Tumbado sobre la cama, extendido y fatigoso, cubierto de agotamiento y somnolencia.
Tan lúcido como ausente, más hábil que torpe, tan sensato como imprudente, aturdido y sagaz.
Una mujer llora, más que llorar solloza, desesperada por la insaciable carcajada de los niños que corren en círculos detrás de su leñosa mecedora. Orbitan formando un corro alrededor de un lactante, retoño de Crathull, quien permanece inmóvil en el eje de este particular rito. Por si esta tesitura fuera insuficiente, un altercado cubre este alboroto. Gritos, insultos que rebotan en las casas que acordonan aquel aparcamiento, impactos en los guardabarros de los vehículos estacionados, costalazos sobre los capós de los coches propinados por los empujones de borrachos que salen columpiados por el alcohol y mecidos por sus aleladas extremidades. Las alarmas de los coches penetran en mi cabeza y me sumergen en un estado de angustia y desconcierto. Todo suena tan nítido que resulta imperceptible. Simultáneamente, observo trastornado el descenso de un espectro, haciendo aparición sombría, mostrando un enorme interés por maniatarme y agarrotarme cual fósil.
Una vez obtenido su fin, consciente de mi parálisis, lucho por despertar de nuevo el fluir de la sangre, que suena transparente y débil, apagándose en mis sienes, mi organismo se extingue apresuradamente, aprieto mis párpados con más esfuerzo que fe. Las articulaciones se manifiestan vencidas ante este ente, impulso un último empeño, con el propósito de derrotar al intruso que me mantiene estático, atado a la cama.
Inhalo con desesperación el poco oxígeno que me permite su carga, y exhalo con brusquedad.
Repito la operación, estrujo mis puños, convulsiono inválido, trato de gritar sin ser escuchado, ni siquiera por mi mismo, me aferro a la vida, rechino los dientes y emano un hálito de mi ser.

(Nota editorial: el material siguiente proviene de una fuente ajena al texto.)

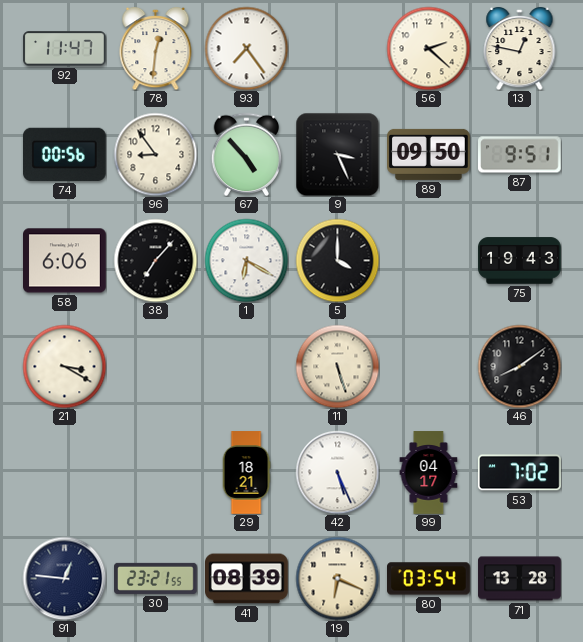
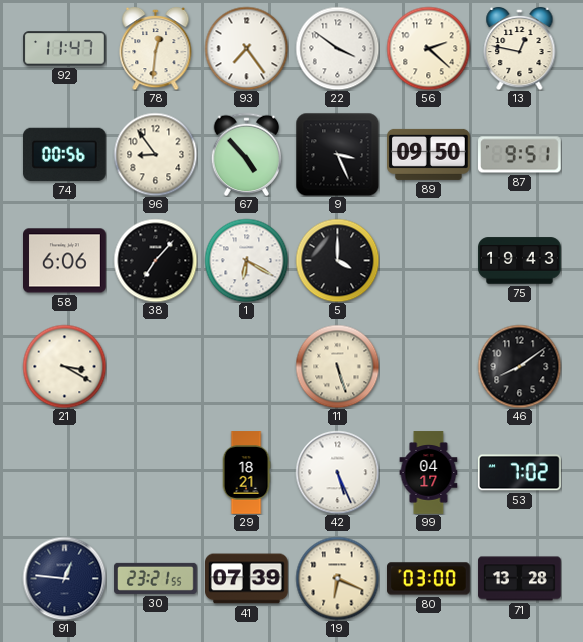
22: none -> 3:51
41: 08:39 -> 07:39
80: 03:54 -> 03:00
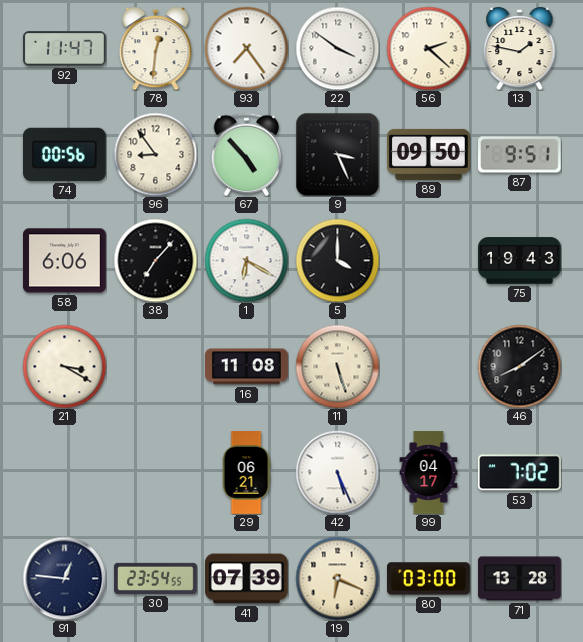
13: 12:47 -> 1:47
16: none -> 11:08
29: 18:21 -> 06:21
30: 23:21 -> 23:54
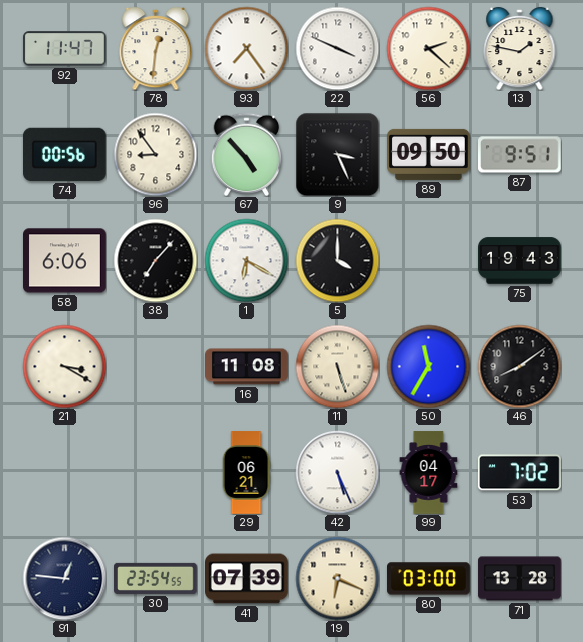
22: 3:51 -> 3:49
50: none -> 11:35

De cintura para arriba, una réplica de mi torso vomita a su vez una exhalación indescriptible, pero que describe un insonoro chillido de socorro y liberación, recostándose éste inmediatamente después en el busto y el tórax de su forma humana.
Todo ha terminado, he conseguido despertar, avivar mi existencia, controlar mi materia, me hallo en sujeto y no en sombra inerte. Articulo palabra, percibo mi corazón bombear, violento y veloz, a pesar de sentirse obeso. Recupero la agudeza en la visión, advierto el olor rutinario del cuarto donde he dormido desde que tengo uso de razón, dirijo la mirada a los pies de mi cama, donde contempla atentamente una silueta, sencilla y pura, dulce y calmada. Se trata de una niña de no más de 7 años, con hoyuelos prominentes, pecas ordenadas en espiral meticulosamente, orejas de mitología élfica, los brazos caídos hasta las rodillas, a una de sus manos estaba cosido el peluche de un payaso, ahorcado a su vez por los hilos que sobraban de esta ruda costura. Me dispongo a mirar sus ojos y encuentro unas cuencas muy bonitas para señalar la ausencia de los mismos. Es entonces cuando la criatura da un paso hacia mi y me obsequia con una estremecedora sonrisa, era la definición exacta de terrorífica, capaz sin duda de perturbar y volver demente a cualquier testigo de la misma. Me enuncia con el susurro más alto que jamás he escuchado: “Por qué no me retiraste de esa horrible ceremonia cuando pudiste”, esa frase retumba en las paredes de la alcoba como un alarido en una profunda cueva. Entonces recuerdo haber leído o escuchado que, en los sueños no se pueden encender luces, compruebo la veracidad de esta afirmación como una vía de escape, y ese ente de luz se desvanece, pero el dormitorio se halla aun si cabe más opaco. Repito entonces la maniobra, cubriéndome con el edredón, esta vez con mucho más éxito. Me aupo entonces perplejo, con la mente puesta en el cuadro que en su día trabajara mi abuela, con excelente resultado, de un bufón que contemplaba la habitación con templanza, firmeza y ofreciendo la garantía de un asilo consagrado que me sedujo, pudiendo por fin dormir en paz.